What I love about this type of budget is that it really can work where other budgets have failed. It is easy to use and is not as stringent as other budgets, which is why it works better for many.

The 50/30/20 budget is where you look at your income (after taxes) and make sure that no more than 50% goes towards paying your fixed expenses; 30% of your income is used towards discretionary spending and an additional 20% is saved. Sounds pretty easy, doesn’t it? Let me show you the practical application of putting this rule into place.

The 50/30/20 Budget at Work

Let’s say that your take-home pay is $3,000 every month. Here is what your budget might look like. (Keep in mind, this budget does not include each and every item that your family pays for, including charitable donations, additional vehicle payments, hobbies, etc. It was kept very short and sweet to make it easy to follow).

Fixed expenses

Mortgage/Rent = $875
Phone = $75
Utilities = $200
Vehicle insurance = $85
Vehicle payment = $200
Credit card bills = $50

Total = $1,485 (49.5% of budget)

Discretionary spending

Groceries = $600
Auto fuel = $150
Restaurants = $75
Clothing = $75
Entertainment = $50
Haircuts = $25

Total = $975 (32.5% of budget)


Retirement savings = $200
College savings = $165
General savings fund = $200

Total = $565 (19% of budget)

As you can see from this example, fixed expenses and savings are a bit less than the desired percentages and discretionary is higher — but they are close to those amounts.

What is great about this type of budget is that you can change the percentages to make them work for you.
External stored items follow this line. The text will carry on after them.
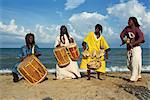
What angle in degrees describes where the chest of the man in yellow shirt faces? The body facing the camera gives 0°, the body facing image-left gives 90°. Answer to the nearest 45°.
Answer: approximately 0°

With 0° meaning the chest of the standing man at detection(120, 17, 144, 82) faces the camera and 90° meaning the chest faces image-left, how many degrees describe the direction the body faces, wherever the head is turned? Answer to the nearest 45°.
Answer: approximately 45°
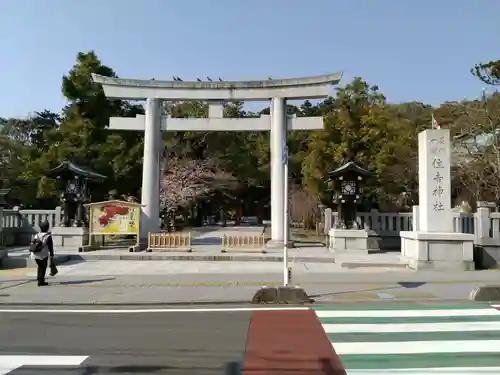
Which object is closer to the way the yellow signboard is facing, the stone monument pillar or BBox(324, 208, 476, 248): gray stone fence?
the stone monument pillar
So, if you need to set 60% for fixed and 15% for savings, that leaves 25% for discretionary spending.

Those who seem to do better with this type of budget are people who do not have a regular income. For instance, it may be useful if you’re paid an hourly rate with a fluctuating schedule or have commission-driven income. This budget is also not as specific when it comes to amounts to spend.

Should you use this budget?

If you are trying to get out of debt, I really would not recommend this type of budget. You need to see exactly where every single penny goes each month so you know what you can put towards paying off your debts. (Remember, high amounts of debt can hurt your credit scores. You can see how your debts may be affecting your standing by viewing your free credit scores, updated every 14 days, on Credit.com.)

Instead, I would use the 50/30/20 Rule if you are debt-free and really do spend more than the same amounts on discretionary items every single month.